The Future of Permanent Collection Catalogues

A guest post by Brooke Kellaway, Getty Fellow, Visual Arts, Walker Art Center.

In the Walker Art Center’s library there are shelves of collection catalogues from museums around the world, dating from the mid 1900s. Since museums have the means to publish these books only once every several years (or decade), the care put into each is sometimes so intensive that the books themselves seem as special as the art written about inside of them. They capture events—cultural moments based on the stories told, works featured, design decisions made, and contributing writers selected.

What will become of collection catalogues in print when collection catalogue websites become increasingly prevalent? I’d like to think of the latter not as replacements for the book (long live it!) or upgrades of database-driven websites, but as the result of the best of both formats remade into something new and great…

The Walker Art Center’s next collection catalogue will launch on collections.walkerart.org later this year. We’ve radically expanded the book model and are completely revamping the collection website to create a dynamic media-rich space for vast (and free) information on works of art in the Walker’s collection.

The online catalogue entries will provide interested art historians, professionals, students, and the general public with updated material and a range of critical perspectives on the works. For example, the online entry for Yves Klein’s Suaire de Mondo Cane (Mondo Cane Shroud) (1961), will provide multiple high-resolution images of the painting with close-ups of the International Klein Blue pigment on the gauze fabric, several videos about the work’s conservation treatment and the process of installing it in the gallery, and an on-camera interview with the curator who researched the work before its acquisition. Scholarly essays will be included, as well as a detailed presentation history with floor plans and checklists, a bibliography with cited texts hyperlinked or embedded, and the work’s provenance.
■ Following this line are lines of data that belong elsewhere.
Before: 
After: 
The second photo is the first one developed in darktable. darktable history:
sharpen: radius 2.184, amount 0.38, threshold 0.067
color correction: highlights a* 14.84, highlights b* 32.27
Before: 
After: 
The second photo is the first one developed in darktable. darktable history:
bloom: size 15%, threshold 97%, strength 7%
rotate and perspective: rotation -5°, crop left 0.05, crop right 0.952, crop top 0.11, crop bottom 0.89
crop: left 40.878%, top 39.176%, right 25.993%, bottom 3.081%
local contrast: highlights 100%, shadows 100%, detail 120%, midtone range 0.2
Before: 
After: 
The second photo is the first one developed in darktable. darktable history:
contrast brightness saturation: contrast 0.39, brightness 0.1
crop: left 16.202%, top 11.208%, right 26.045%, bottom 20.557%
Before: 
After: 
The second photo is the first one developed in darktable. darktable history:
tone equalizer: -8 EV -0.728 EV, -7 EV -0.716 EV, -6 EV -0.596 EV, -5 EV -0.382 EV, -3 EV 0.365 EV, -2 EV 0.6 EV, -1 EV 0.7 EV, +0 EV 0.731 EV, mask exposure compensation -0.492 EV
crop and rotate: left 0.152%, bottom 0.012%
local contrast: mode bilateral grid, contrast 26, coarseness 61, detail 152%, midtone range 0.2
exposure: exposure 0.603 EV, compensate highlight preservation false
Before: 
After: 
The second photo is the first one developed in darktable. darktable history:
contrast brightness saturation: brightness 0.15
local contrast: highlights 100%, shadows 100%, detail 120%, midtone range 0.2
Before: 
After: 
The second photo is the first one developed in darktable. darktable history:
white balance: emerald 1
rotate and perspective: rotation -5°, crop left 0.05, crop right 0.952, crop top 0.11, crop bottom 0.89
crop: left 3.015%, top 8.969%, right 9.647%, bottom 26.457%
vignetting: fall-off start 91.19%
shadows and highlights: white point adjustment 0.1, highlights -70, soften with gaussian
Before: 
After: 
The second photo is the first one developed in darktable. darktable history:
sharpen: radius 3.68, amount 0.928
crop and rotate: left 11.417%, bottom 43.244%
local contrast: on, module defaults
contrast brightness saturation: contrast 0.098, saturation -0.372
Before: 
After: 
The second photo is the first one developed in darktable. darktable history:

Yves Klein's Suaire de Mondo Cane (Mondo Cane Shroud), 1961. Pigment, synthetic resin on gauze. 108 x 118.5 inches.

This new collection catalogue will be perpetually in production, featuring new entries with every new acquisition. It’s a sensible step for the Walker, being that in the past several years the generation and storage of information on artworks has been primarily through electronic systems (from typed wall labels to digital photography and video to artist correspondence). It’s the same at other museums, as evidenced in the collection pages of San Francisco Museum of Modern Art or Museum of Contemporary Art Australia, and these online catalogues by the Corcoran and Rijksmuseum. With ever more sophisticated collection management databases, digital asset management systems, web publishing software, and interactive technologies, the documentation and interpretation of collection works is happening in the virtual world much more frequently.

The Walker’s catalogue is being built with the support of the Getty Foundation’s Online Scholarly Catalogue Initiative (OSCI) grant. The nine participating museums have considered the elements that make their printed books excellent resources (from thoroughly researched essays to useful glossaries and maps) and are incorporating these aspects into their collection websites with content that is current, searchable, and links out to a wider spectrum of both the museum’s activities and scholarship originating from elsewhere.  Some of them emulate the look and feel of a book, while others explore alternative interfaces.  For more information on their progress, the Getty just released its OSCI report that gathers the museum grantees’ experiences in publishing these new multifaceted collection catalogues.

I recently read the New York Times article, A Vast Museum That You Can Carry, reviewing the Metropolitan Museum of Art’s new 449-page guidebook. Ken Johnson wrote, “How useful the new guide will be when anything you want to know about the Met and its holdings can be quickly accessed on the museum’s world-class Web site is an interesting question.” It’s an interesting question indeed, and one that we at the Walker look forward to investigating as we work on melding the best of the book with the amazing possibilities offered by digital publishing.